Trans-Atlantic Ties Still Key to Renewing U.S. Global Leadership

Trans-Atlantic Ties Still Key to Renewing U.S. Global Leadership

For roughly a decade now, I’ve been advocating that America needs to be unsentimental in choosing its military allies for the 21st century. Europe and Japan are aging and seem increasingly less willing to protect their interests abroad, while India and China are becoming budding superpowers with global interests that, to a stunning degree, overlap with America’s. Most pointedly, we live in an age of “frontier integration” triggered by globalization’s rapid advance, a process in which China and India, and not the “old” West, are the two rising pillars. So it makes sense for America to focus future alliance-building efforts in their direction.

That kind of long-range argument logically requires a good couple of decades to actualize, especially given the strategic distrust visible today among all three parties. But that’s the whole idea about thinking strategically: You lock in on the “inevitable,” however inconceivable it may seem from today’s perspective, and you lay the groundwork for that future, year-in and year-out. Strategic shifts are generational tasks, so these seeds need to be planted with the Millennials now, in the hope of their fruition come 2030.
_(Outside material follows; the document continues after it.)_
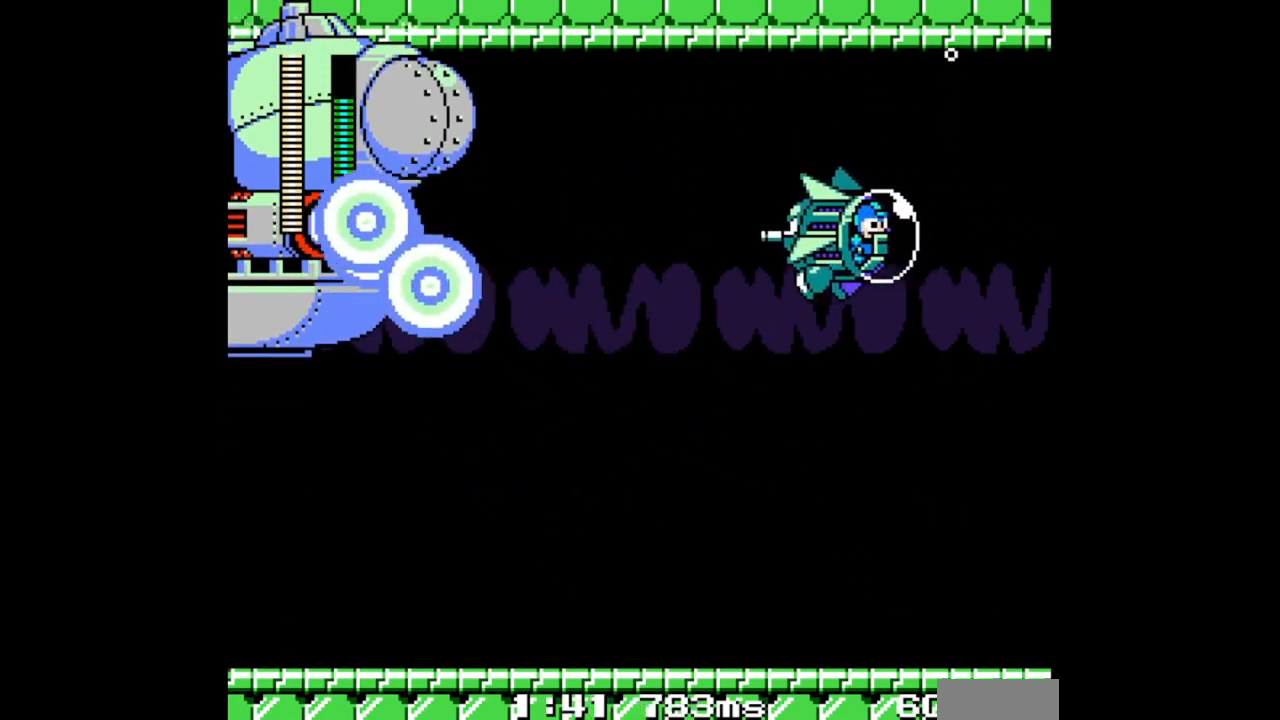
{"buttons": ["DPAD_RIGHT"], "events": [[467, "DPAD_RIGHT", "down"]]}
Readers familiar with my old column here will remember how I’ve taken to describing that 2030 future as the C-I-A world, as in, one run by China, India and America. But recently, thanks to a series of long-range simulations run by Wikistrat, where I serve as chief analyst, I’ve found myself thinking that renewing the trans-Atlantic bond with Europe may be the best way to assure the right kind of U.S. global leadership as we move toward that 2030 horizon.